::: TEXT SECTION

Re: [Mesa-dev] [Intel-gfx] [RFC PATCH 2/2] drm/doc/rfc: i915 new parallel submission uAPI plan

2021-06-11 Thread Matthew Brost
On Fri, Jun 04, 2021 at 07:59:05PM +0200, Daniel Vetter wrote:
> On Wed, May 26, 2021 at 04:33:57PM -0700, Matthew Brost wrote:
> > Add entry for i915 new parallel submission uAPI plan.
> > 
> > v2:
> >  (Daniel Vetter):
> >   - Expand logical order explaination
> >   - Add dummy header
> >   - Only allow N BBs in execbuf IOCTL
> >   - Configure parallel submission per slot not per gem context
> > v3:
> >  (Marcin Ślusarz):
> >   - Lot's of typos / bad english fixed
> >  (Tvrtko Ursulin):
> >   - Consistent pseudo code, clean up wording in descriptions
> > 
> > Cc: Tvrtko Ursulin 
> > Cc: Tony Ye 
> > CC: Carl Zhang 
> > Cc: Daniel Vetter 
> > Cc: Jason Ekstrand 
> > Signed-off-by: Matthew Brost 
> > ---
> >  Documentation/gpu/rfc/i915_parallel_execbuf.h | 145 ++
> >  Documentation/gpu/rfc/i915_scheduler.rst  |  55 ++-
> >  2 files changed, 198 insertions(+), 2 deletions(-)

::::::
::: EXCERPTED DATA

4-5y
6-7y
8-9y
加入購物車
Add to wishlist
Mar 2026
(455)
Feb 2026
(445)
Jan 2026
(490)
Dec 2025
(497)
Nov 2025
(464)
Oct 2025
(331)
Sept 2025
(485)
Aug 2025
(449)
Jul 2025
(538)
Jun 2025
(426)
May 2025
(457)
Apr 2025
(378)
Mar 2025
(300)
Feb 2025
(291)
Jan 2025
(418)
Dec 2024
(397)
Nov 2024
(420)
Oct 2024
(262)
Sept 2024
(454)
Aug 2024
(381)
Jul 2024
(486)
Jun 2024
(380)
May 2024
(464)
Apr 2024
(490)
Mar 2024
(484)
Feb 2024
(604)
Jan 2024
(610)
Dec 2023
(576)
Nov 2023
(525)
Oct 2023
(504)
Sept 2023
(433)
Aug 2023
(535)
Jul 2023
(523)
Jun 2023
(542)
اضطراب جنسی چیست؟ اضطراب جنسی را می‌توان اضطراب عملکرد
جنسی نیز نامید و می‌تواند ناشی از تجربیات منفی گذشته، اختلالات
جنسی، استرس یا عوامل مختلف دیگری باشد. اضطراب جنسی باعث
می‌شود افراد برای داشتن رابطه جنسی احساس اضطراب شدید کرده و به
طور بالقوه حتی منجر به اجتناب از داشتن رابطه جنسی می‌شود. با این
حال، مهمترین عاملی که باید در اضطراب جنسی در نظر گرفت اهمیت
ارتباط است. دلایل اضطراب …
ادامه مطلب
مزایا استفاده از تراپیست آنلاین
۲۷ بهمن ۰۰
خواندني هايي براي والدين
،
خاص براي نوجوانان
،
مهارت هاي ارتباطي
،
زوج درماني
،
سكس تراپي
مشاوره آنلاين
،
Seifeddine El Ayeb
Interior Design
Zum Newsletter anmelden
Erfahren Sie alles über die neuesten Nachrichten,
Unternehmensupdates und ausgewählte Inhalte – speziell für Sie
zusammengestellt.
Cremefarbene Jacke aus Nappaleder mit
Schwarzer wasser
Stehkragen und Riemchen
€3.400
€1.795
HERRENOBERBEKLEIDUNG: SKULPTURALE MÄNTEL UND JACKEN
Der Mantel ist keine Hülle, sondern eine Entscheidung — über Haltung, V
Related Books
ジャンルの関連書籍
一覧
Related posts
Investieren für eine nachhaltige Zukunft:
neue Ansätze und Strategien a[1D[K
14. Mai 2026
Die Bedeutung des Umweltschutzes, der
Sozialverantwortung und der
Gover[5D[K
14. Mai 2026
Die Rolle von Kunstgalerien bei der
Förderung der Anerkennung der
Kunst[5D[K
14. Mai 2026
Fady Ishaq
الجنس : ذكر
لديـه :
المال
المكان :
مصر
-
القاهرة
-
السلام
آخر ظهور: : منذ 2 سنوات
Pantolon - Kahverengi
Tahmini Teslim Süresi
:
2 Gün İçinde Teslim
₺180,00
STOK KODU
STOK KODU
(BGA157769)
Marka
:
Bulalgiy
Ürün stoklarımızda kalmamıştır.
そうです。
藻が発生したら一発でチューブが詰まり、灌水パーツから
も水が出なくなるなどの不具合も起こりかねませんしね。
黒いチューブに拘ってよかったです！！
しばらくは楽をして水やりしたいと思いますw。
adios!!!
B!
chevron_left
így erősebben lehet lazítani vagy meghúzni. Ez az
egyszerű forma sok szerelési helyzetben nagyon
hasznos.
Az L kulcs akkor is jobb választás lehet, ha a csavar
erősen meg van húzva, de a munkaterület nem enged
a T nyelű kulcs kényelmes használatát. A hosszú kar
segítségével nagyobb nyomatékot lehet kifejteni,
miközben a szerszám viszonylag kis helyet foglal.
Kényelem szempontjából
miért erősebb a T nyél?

::::::

### ACTIONS TO TAKE
a) Translate this sentence from the patch email into Spanish: "Add entry for i915 new parallel submission uAPI plan."
b) In the patch email, change the part that opens with the words containing "2021-06-11 Thread Matthew" and closes with "submission uAPI plan.", using "posted" in place of "wrote".
None of this material is needed.

### EXERCISE RESPONSES
a) Añadir una entrada para el nuevo plan de uAPI de envío paralelo de i915.

b)
2021-06-11 Thread Matthew Brost
On Fri, Jun 04, 2021 at 07:59:05PM +0200, Daniel Vetter posted:
> On Wed, May 26, 2021 at 04:33:57PM -0700, Matthew Brost posted:
> > Add entry for i915 new parallel submission uAPI plan.